When running "pytest tests/", it shows that there are 4 tests that failed. The ci-cd also reflected this issue. The docstring for the function "visualise()" does not specify the example input dataframe df. It might be more clear to add the exact structure of df into the docstring. It would be great to include badges for other categories (i.e. ci-cd and test coverage) Might want to be more detailed in the outline section. Might want to add the "git clone" and "cd" step for clarity. Other things look good!"

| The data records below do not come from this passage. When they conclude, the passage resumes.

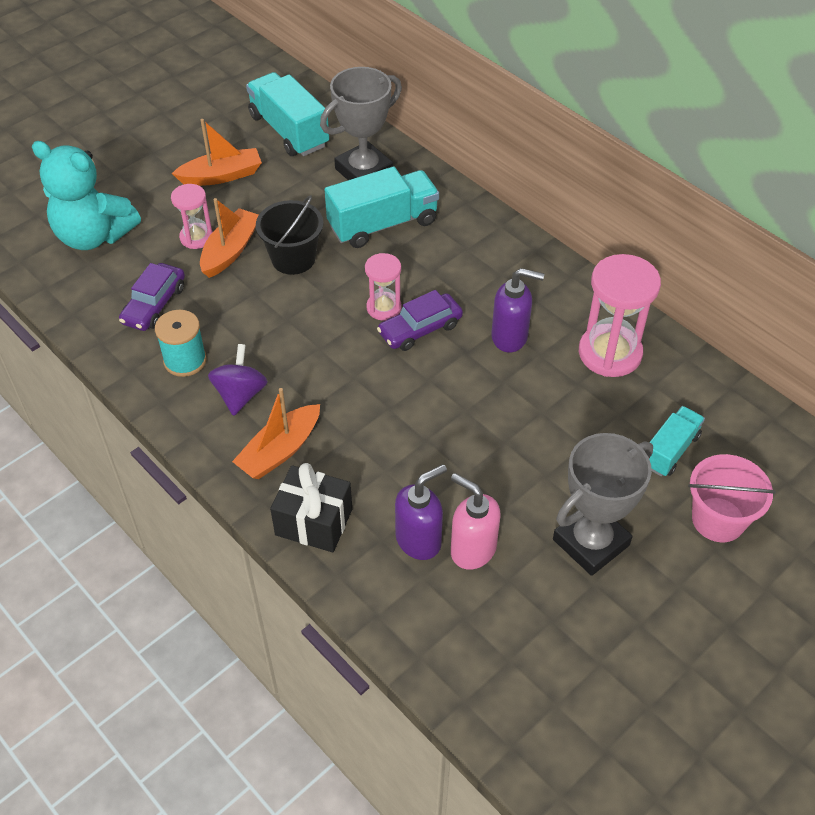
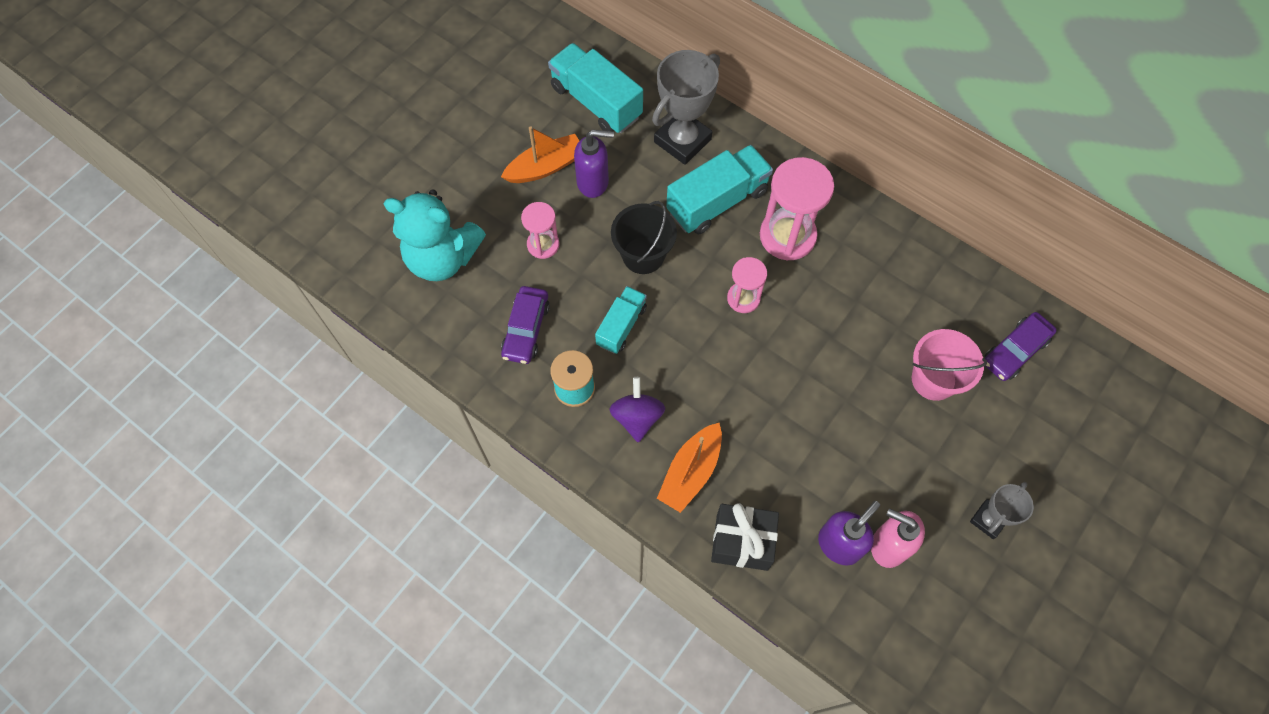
camera: 10 degrees left, 15 degrees up
(230, 250) = (580, 255): orange boat -> none
(420, 329) = (783, 317): purple car -> purple car (1015, 351)
(510, 337) = (867, 313): purple soap dispenser -> purple soap dispenser (593, 182)
(591, 542) = (988, 520): grey trophy -> grey trophy, size x0.57
(610, 353) = (961, 316): pink hourglass -> pink hourglass (787, 236)
(670, 450) = (1036, 412): turquoise truck -> turquoise truck (621, 326)
(718, 519) = (1091, 477): pink bucket -> pink bucket (933, 379)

jcairn02 commented 9 months ago
  1. Expand Introduction: Provide a more detailed introduction in the README, explaining specific EDA and cleaning capabilities.
  2. Installation Instructions: Add instructions to clone the repo before installation. Might want to add the "git clone" and "cd" step for clarity
  3. Test File Organization: Merge or remove redundant test files (e.g., test.py in the tests directory).
  4. Correct Errors in Examples: Fix the error in example.ipynb under "For column name with a space."
  5. Additional Examples: Provide more examples to demonstrate how the package works.
  6. Installation Process: Address issues with the conda env create -f environment.yml command and consider removing environment.yml if unnecessary due to Poetry.
  7. Test Structure and Coverage: Organize tests into individual files for each function, fix failing tests, and improve test coverage, including tests for incorrect inputs.
  8. Documentation Formatting: When citing function names and introducing parameters in the documentation, consider using special formatting such as bold or code for clarity.
  9. Detailed Outline: Enhance the detail in the package's outline section.
  10. Additional Badges: Include badges for CI/CD and test coverage in the README. Separate badges from text for visual improvements.
  11. clean_names and detect_outliers function examples aren't complete — example of expected output (or description of that output) needs to be filled in (-1) (Feedback from Milestone1 by TA's)

I think step 6 is critical , step 7 is important and was mentioned by multiple people. Most of the general suggestions are optional, the easy quick fixes I agree with and would like to do. IE 2, 3, 8

killerninja8 commented 9 months ago

Thanks so for summarising, Jordan. It looks neat!

I agree with most of the feedback and can get started on it tonight.

I'm happy to work on

and more stuff as we go along.

killerninja8 commented 9 months ago

Also, do y'all think we need to work on 7? AFAIK tiff's repo has only one test file as well.

jcairn02 commented 9 months ago

I think we don't need more than one test file, but we need to make sure our tests work and are reproduceable. We could also improve test coverage.